After watching maybe 15 minutes of these 3 attempt improvisational acting, i wanted to throw my XBOX out the window. I couldn't have cared less about the story. I was busy being distracted by terrible acting. They gave such little effort, it was insulting.
This film would have been so much better with a score that actually shared the same wavelength as the film. The dead images and ultrarealism set such a magnificent tone of desperation. If I could ask Soderbergh one thing, it would be: why did you choose to use such an obnoxious score that forces the audience out of the story? The music is in the characters and the death of the image.

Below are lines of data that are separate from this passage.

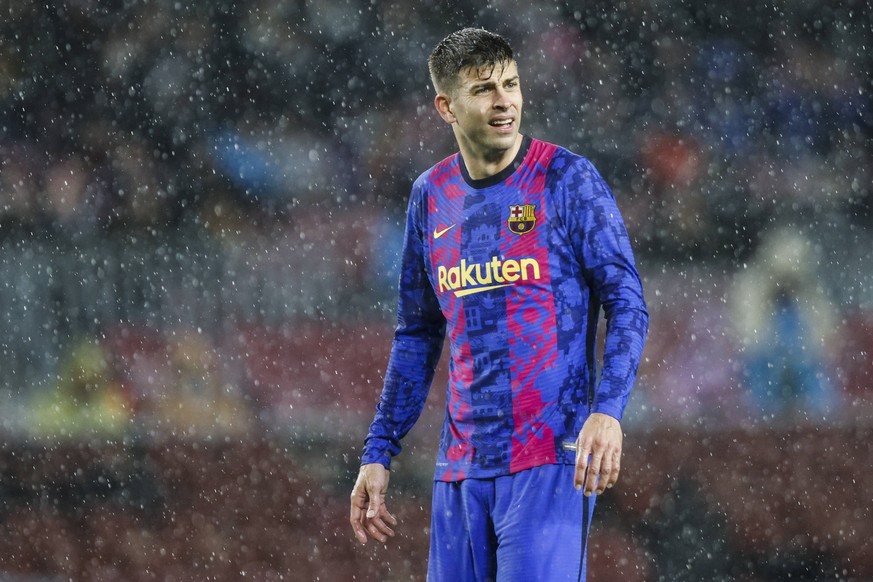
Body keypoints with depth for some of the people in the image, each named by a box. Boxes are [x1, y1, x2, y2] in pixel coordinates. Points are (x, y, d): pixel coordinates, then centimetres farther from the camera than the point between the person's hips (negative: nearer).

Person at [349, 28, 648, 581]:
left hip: (550, 459, -5)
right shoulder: (432, 195, 11)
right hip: (461, 467, 5)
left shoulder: (568, 179, -3)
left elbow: (628, 306, -5)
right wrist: (379, 453, 15)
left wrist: (607, 410, -20)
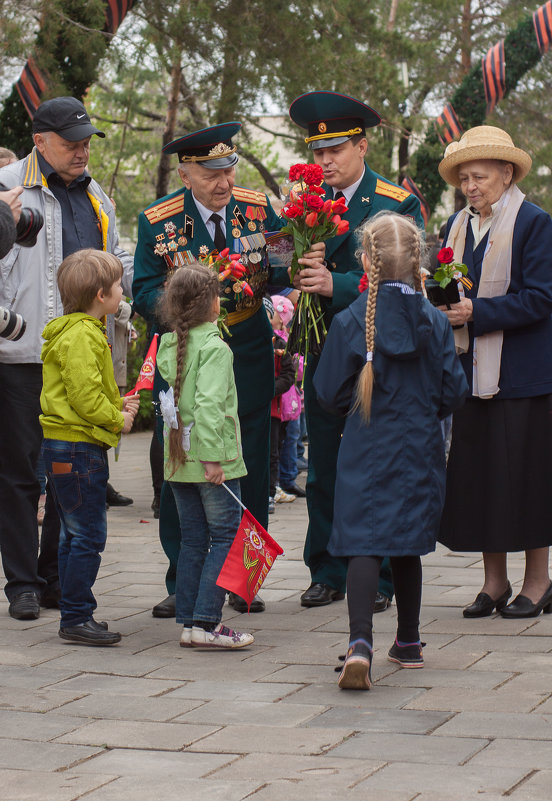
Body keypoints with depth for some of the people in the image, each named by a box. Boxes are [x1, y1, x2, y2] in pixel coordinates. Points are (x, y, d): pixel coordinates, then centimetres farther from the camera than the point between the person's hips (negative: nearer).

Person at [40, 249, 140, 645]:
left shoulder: (87, 332, 17)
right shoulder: (80, 337, -17)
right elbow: (85, 397, -22)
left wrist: (119, 404, 10)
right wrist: (118, 419, -10)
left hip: (69, 446, 11)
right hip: (77, 448, -11)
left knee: (75, 536, 14)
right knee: (88, 536, -8)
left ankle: (75, 614, 20)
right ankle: (76, 617, -4)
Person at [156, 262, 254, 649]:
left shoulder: (167, 346, 9)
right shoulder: (214, 348, -13)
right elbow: (209, 405, -22)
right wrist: (213, 457, -22)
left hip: (178, 458, 7)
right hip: (213, 459, -7)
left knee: (193, 540, 12)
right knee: (226, 537, -1)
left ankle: (189, 622, 14)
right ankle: (206, 623, -7)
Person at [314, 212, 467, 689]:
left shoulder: (351, 321, -9)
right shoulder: (435, 322, -2)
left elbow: (329, 393, -5)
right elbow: (453, 393, 2)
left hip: (367, 451, -3)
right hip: (421, 451, 3)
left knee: (364, 544, -7)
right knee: (407, 545, 16)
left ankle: (360, 643, -26)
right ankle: (409, 643, 27)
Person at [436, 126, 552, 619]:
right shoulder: (457, 227, 13)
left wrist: (477, 311, -20)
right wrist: (444, 307, -3)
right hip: (473, 370, 6)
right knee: (477, 472, 6)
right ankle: (494, 583, 15)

The 21st century rural American realism, if you wish to give it a label as such, was very well captured. However, like a lot of Soderbergh's films, this felt too mechanical for me to appreciate. But outside of my opinion, not a bad film.
As much as I thought it was mediocre the first and only time I saw it, the images and moments of the film really stuck with me. I was extremely impressed with Soderbergh's ability to direct and draw convincing performances out of non-actors.
This all seemed pretty real to me. Two especially strong female performances, each character burdened and flawed, existing in their tiny worlds. There is no premeditation, just a run of banal events building up to point the bubble bursts. Only one of them was ever gonna make it out alive.
Casting was great, score was terrible. Soderbergh successfully captured an image of small-town middle America, injecting in it equal parts voyeurism and tenderness which made for what was, in my opinion, a great film. Unfortunately the score seemed alien to the world Soderbergh created, and was a distraction where it could have added more depth and humility.
straight up fly on the wall voyeurism from Soderbergh who kind of proves here that he is the real deal by following the glossy Ocean's twelve. This film had me sucked in till the very end with naturalistic acting from what appears to be non-actors.